The Red Storm strung 10 unanswered points together to start the third quarter, opening their first 20-point lead just two minutes in when Manning collected a weak-side rebound and put it back up and in for a 40-20 lead.

Scarborough outscored the Lions 18-4 in the third to put the game out of reach at 54-24 to begin the final quarter. Senior guard Brittany Ross scored nine points for the Red Storm, while senior forward Sarah Moody added eight.

Scarborough has been tested only once so far, sneaking by the two-time defending state champion Deering Rams, 52-50 at home, but faces a grueling schedule in the coming weeks, starting with an oddly-timed showdown with the always-tough Biddeford Tigers (5-1) Monday at 1 p.m.

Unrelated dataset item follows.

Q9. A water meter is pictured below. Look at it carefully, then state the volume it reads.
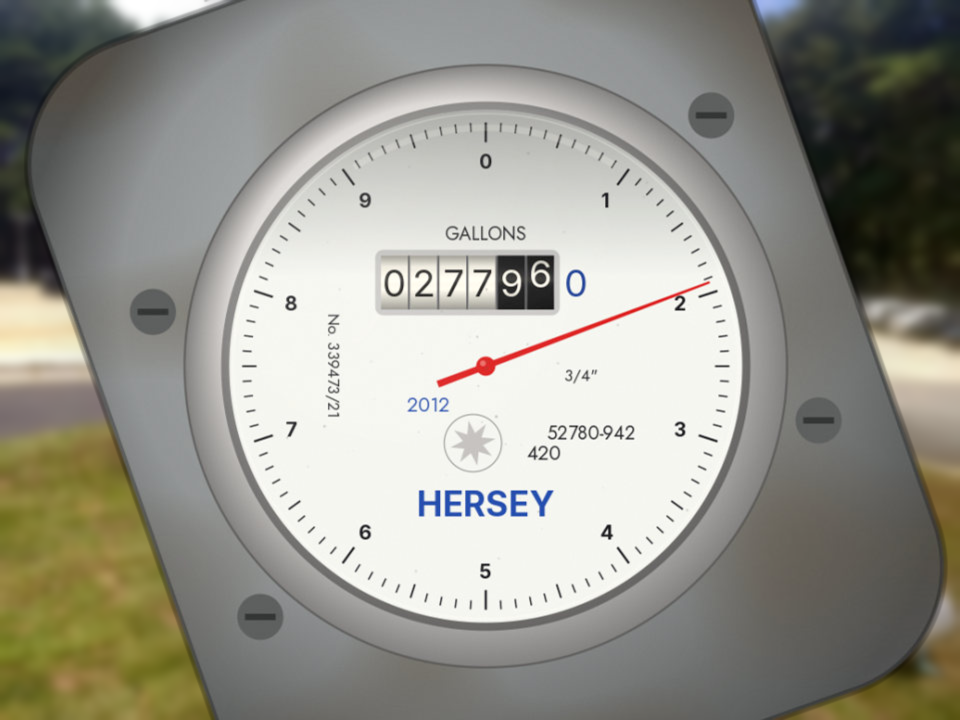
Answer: 277961.9 gal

The Red Storm will be idle over the passing of the New Year and resume in 2010 to face the mettle of the conference in five straight games, three of them on the road. Scarborough welcomes South Portland out of the chute on Tuesday, Jan. 5 at home, then hits the road for back-to-back games with Thornton Academy (Jan. 7) and the Cheverus Stags (Jan. 9).

McAuley resumes its season on Jan. 5 at Bonny Eagle, then enters its own little rough patch with South Portland slated to visit Jan. 7 and Biddeford on tap at home after that. The Lions then travel to Portland and Sanford to round out their next five games.